Botvac D3 Connected ($399)
“It’s a normal looking Botvac but the nice things about it are that it runs off an app. Once you set the whole thing up then you can just press a button or even it runs off Alexa, you can tell your Botvac to start cleaning. It has a little docking station, it starts at the docking station and then it starts to take off and go around and vacuum the floor like all of these things do. The one thing about this particular robot is it doesn’t just randomly run around the room, it actually it has a laser probe or something that’s looking out and it’s setting the parameters of the room and stuff in the room and then it goes around and tries to systematically, go up and down as much as it can go and vacuum that floor rather than the kind of crazy pattern that you might otherwise get by a robot that went banged into something and turned around and went the other direction or another direction again. So it’s more efficient in that sense … and then when it’s all done it runs back to its docking station, it sort of wiggles its back up against the dock and sends you a message it says, ‘I’m done.’ And turns itself off.”

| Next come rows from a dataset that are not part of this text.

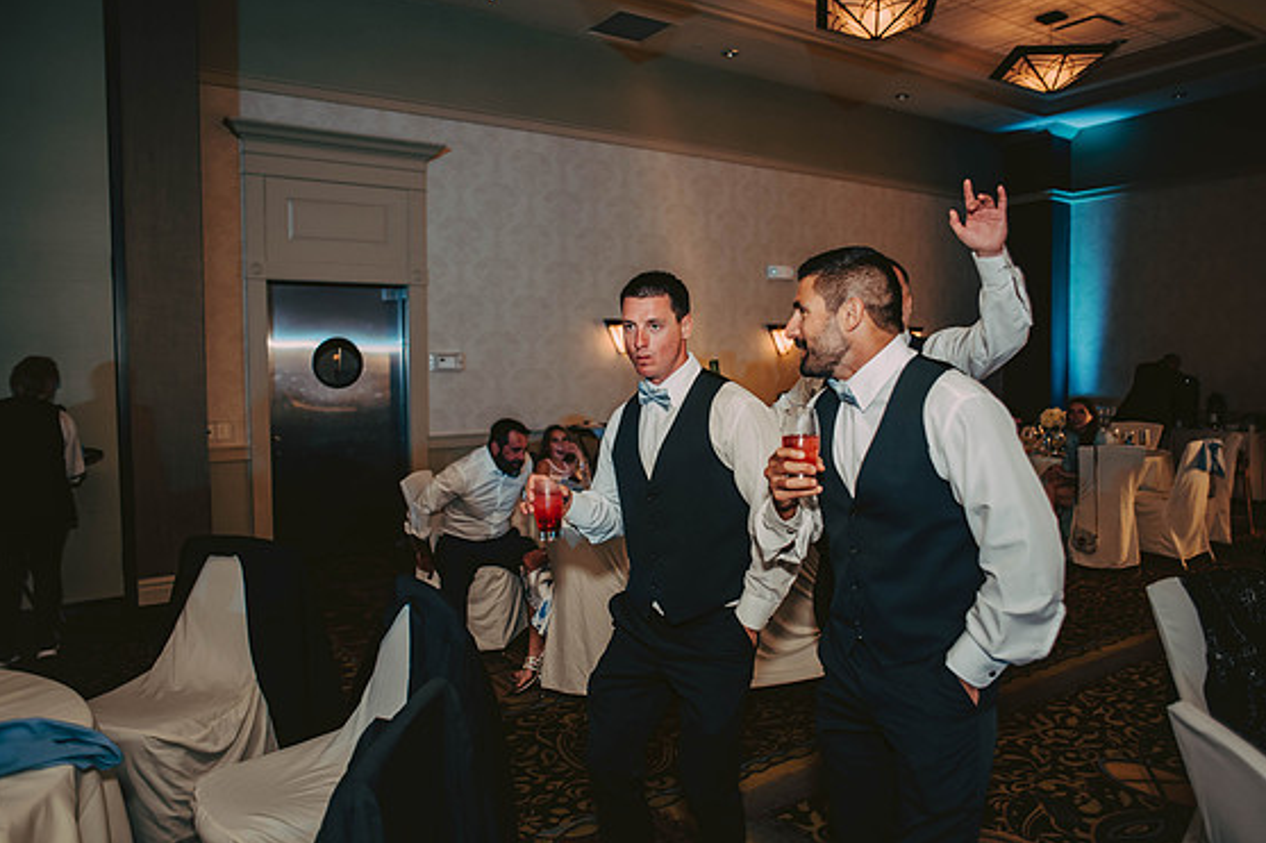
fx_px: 879
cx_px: 652
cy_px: 410
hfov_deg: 71.5
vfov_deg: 51.3
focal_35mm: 25
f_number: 2.8
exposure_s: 1/100
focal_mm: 24
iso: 800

Philips hue lights with Yonomi app
“When we first left Wired, I wanted to just put in state of the art lighting in our place and … among the solutions that came along have been Phillips Hue system which started out as sort of colored lights…but there was the implication there that there was something more that could be done and finally Phillips came along and it has a bridge that connects to your Wi-Fi or your network and then there’s an app to run it. They finally realized this could be its own little ecology for lighting and pretty soon they started introducing just plain white bulbs and then they introduced motion detectors and wall switches. For a few hundred dollars now you can get the starter pack of the bridge that connects to the light bulb so you get a bridge and two bulbs for around 60 bucks. With the app which is free you can then turn those bulbs on and off, you can set a schedule for them, you can connect them to motion detectors, you can connect them to switches. For a few hundred dollars then you can build a whole house lighting system that does about all the stuff that my multi $10,000 lighting system used to do 20 years ago. I think that’s kind of remarkable and of course it’s gone beyond that as home automation has gotten to be a new field.”
Foundation Wailer 99 ($799)
“It used to be that you needed multiple skis if you were a dedicated skier or you just liked skiing at all. You’d have to have one set of skis for powder skiing and another set of skis for barreling down the front of the mountain and maybe another set of skis for all mountain skiing where you’d also go on rough parts of the mountain. I got a pair of these a couple of years ago and it certainly changed my sense about dealing with the whole mountain and all the different experiences that you can have on the mountain. There were whole parts of the mountain that I would never go near because they were not groomed or they just seemed spooky or they were just too deep or whatever. And now with these kind of skis, the DPS skis and in particular width, this is 99, they also make 106 … are good for the entire mountain.”
About Change is Good
“It’s about the digital revolution that we experienced … in the 90s in San Francisco South of Market and it’s about the young people that came there with fire in the world to change the world. They didn’t come there to make money, they came there to create tools and use tools that they could personally lever their ideas and change the world for what they thought would be the better. We saw this up close when we were doing Wired and we saw the transformation as well from the beginning … In 1992 it was all about utopia, by 1998 it was about this bubble that was starting, the dot-com bubble. I’m writing about a week in January 1998, which is to me when revolution turned into the orgy of the dot-com bubble and six lives who were on that edge and how they are dealing with their ambitions and optimism and ideals and the reality that’s coming down on them.”